# Which shotgun



## outdoorser (Jan 14, 2013)

I decided I better put my "New shotgun" post to a poll to determine which "$400 or under" multi-season shotgun to buy. Oh, and visit my "New shotgun" post to see why I don't have the remington 870 as an option :roll:


----------



## Bax* (Dec 14, 2008)

You didnt have a Remington 870 on there, so I voted for the Nova. Both are good shotguns


----------



## Chuck (Mar 28, 2012)

Browning BPS or are you just listing the ****ty pumps you can find at wal-mart?


----------



## Greenhead_Slayer (Oct 16, 2007)

Can't go wrong the Benelli.


----------



## MKP (Mar 7, 2010)

Remington 870


----------



## GaryFish (Sep 7, 2007)

You got the best advise you'll get in your other thread - handle them all and get the one that fits you the best. While a vote may be interesting and all - none of us know which gun will feel the best in your hands. Go to Scheels and spend an hour holding, shouldering, and handling each gun in your price range. You can do it there without the sales guys acting annoyed that you want to check out a gun. See what you like best and go for it. 

Last bit of advise I'll offer up - choosing NOT to get an 870 just because everyone has one, is just as foolish as choosing to get one because everyone has one. I don't care what anyone else thinks of the guns I carry. I don't carry them for status, approval of others, or anyone else. I carry them for me. And that is all that matters. If that means I have the most common gun ever sold, or the most obscure, the most important thing is that I like it, and it suits my individual needs.


----------



## outdoorser (Jan 14, 2013)

GaryFish said:


> You got the best advise you'll get in your other thread - handle them all and get the one that fits you the best. While a vote may be interesting and all - none of us know which gun will feel the best in your hands. Go to Scheels and spend an hour holding, shouldering, and handling each gun in your price range. You can do it there without the sales guys acting annoyed that you want to check out a gun. See what you like best and go for it.
> 
> Last bit of advise I'll offer up - choosing NOT to get an 870 just because everyone has one, is just as foolish as choosing to get one because everyone has one. I don't care what anyone else thinks of the guns I carry. I don't carry them for status, approval of others, or anyone else. I carry them for me. And that is all that matters. If that means I have the most common gun ever sold, or the most obscure, the most important thing is that I like it, and it suits my individual needs.

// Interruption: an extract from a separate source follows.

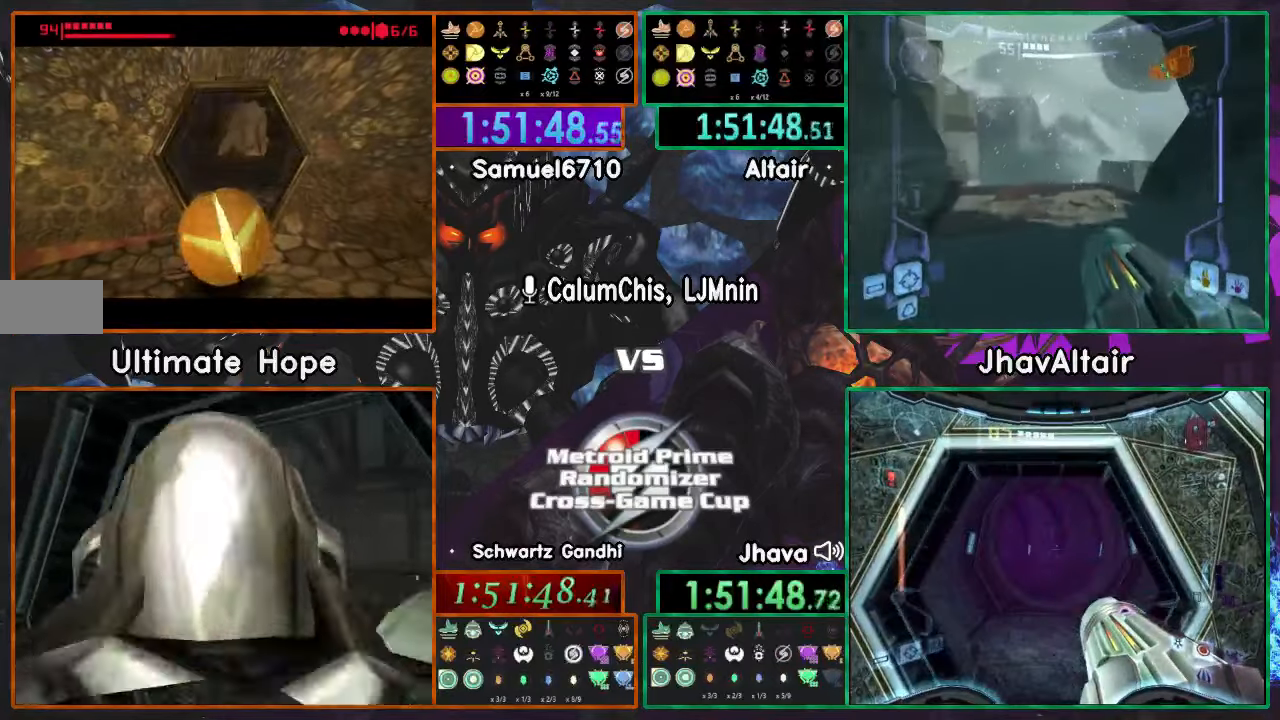
{"buttons": [], "left_stick": "up", "right_stick": "center", "events": []}
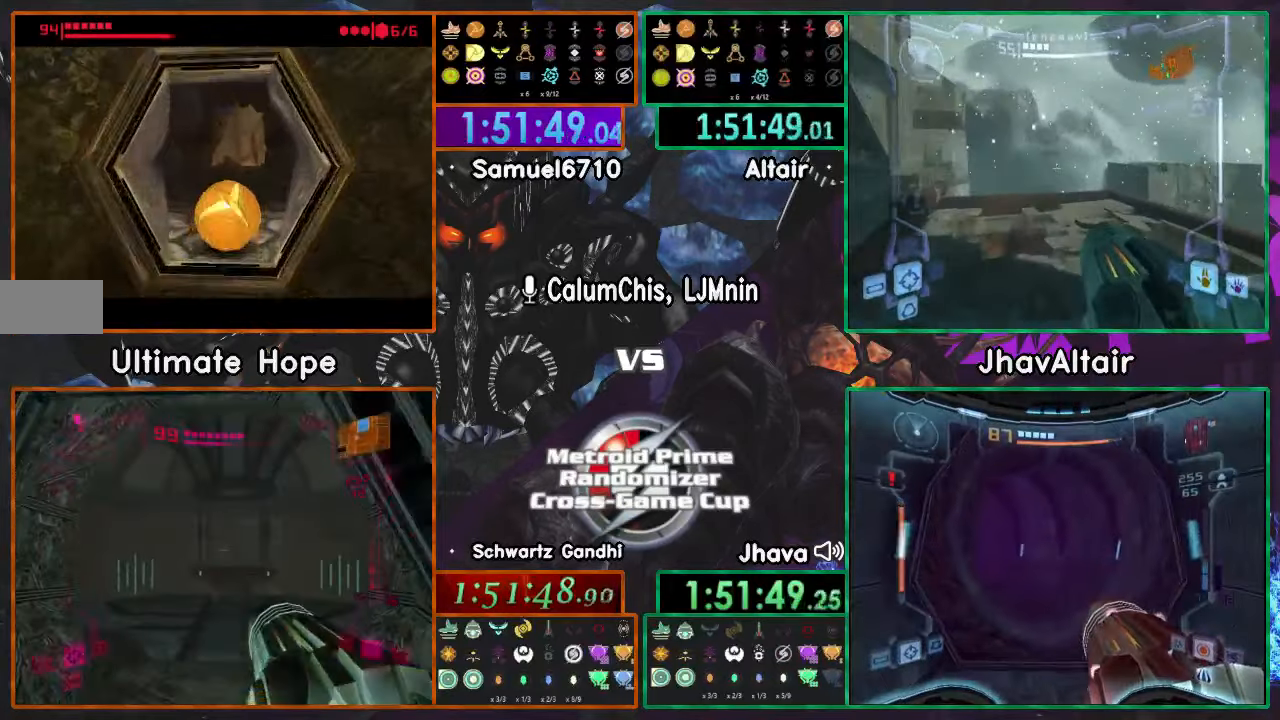
{"buttons": [], "left_stick": "right", "right_stick": "center", "events": [[83, "left_stick", "center"], [467, "left_stick", "right"]]}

Those are good points. By creating a pole on the subject, I just thought I'd see what people think are the best functioning, most versatile gun in this price range is. And while I agree that my 870 dismissal is a bit childish, you state that you carry your guns for yourself. That's what I want. I want to own a shotgun that me myself will be happy with. If that means knowing I own the same gun as one of my idols, so be it. Or one that a major outdoor magazine gave a thumbs up too, or one that I think just looks cool...I will be able to always cherish it in some regard.


----------



## campfire (Sep 9, 2007)

+1 on what Garyfish wrote! That said and since you are asking I voted for the Winchester SXP simply because I have carried a Winchester 1300 for many years and I like the position of the safety on the front of the trigger housing. I think it is a little faster to take the safety off then continue on back to the trigger rather than taking the safety off and having to mover your trigger finger back forward to the trigger. There are not many guns that have the safety in that position. But I admit it is just what I am used to.


----------



## Fowlmouth (Oct 4, 2008)

Get the SXP...... and if anyone wants a Remington 870 Super Mag in excellent condition, I have one I will sell with the factory modified and Carlson modified choke tube. Also, if anyone wants a Charles Daly shotgun, there is one at the bottom of Ogden Bay unit 1.


----------



## sawsman (Sep 13, 2007)

870 Express.


----------



## kochanut (Jan 10, 2010)

870 super mag


----------



## BerryNut (Dec 29, 2008)

i purchased a Nova back in circa 2004 2005, I have used it pretty heavily and it shoots great. I havent had a lick of trouble with it. it is light weight and I dont get tired of lugging it around for hours on end. It does raddle a bit but thats just the nova design. After I got mine, a few friends ended up getting one as well. Putting their 870's away. When I bount mine it was under 300$ but they have gone up a bit since I bought mine. With all that said, youve narrowed down your selection, now if you buy one without holding a few to feel the fit, then you are being foolish. GO to Scheels as was mentioned, they are the best in customer service as far as Im concerned> They will help you get the right gun for you, you have a short list and reccomendations, now go put them to use.


----------



## Huge29 (Sep 17, 2007)

GaryFish said:


> You got the best advise you'll get in your other thread - handle them all and get the one that fits you the best. While a vote may be interesting and all - none of us know which gun will feel the best in your hands. Go to Scheels and spend an hour holding, shouldering, and handling each gun in your price range. You can do it there without the sales guys acting annoyed that you want to check out a gun. See what you like best and go for it.
> 
> Last bit of advise I'll offer up - choosing NOT to get an 870 just because everyone has one, is just as foolish as choosing to get one because everyone has one. I don't care what anyone else thinks of the guns I carry. I don't carry them for status, approval of others, or anyone else. I carry them for me. And that is all that matters. If that means I have the most common gun ever sold, or the most obscure, the most important thing is that I like it, and it suits my individual needs.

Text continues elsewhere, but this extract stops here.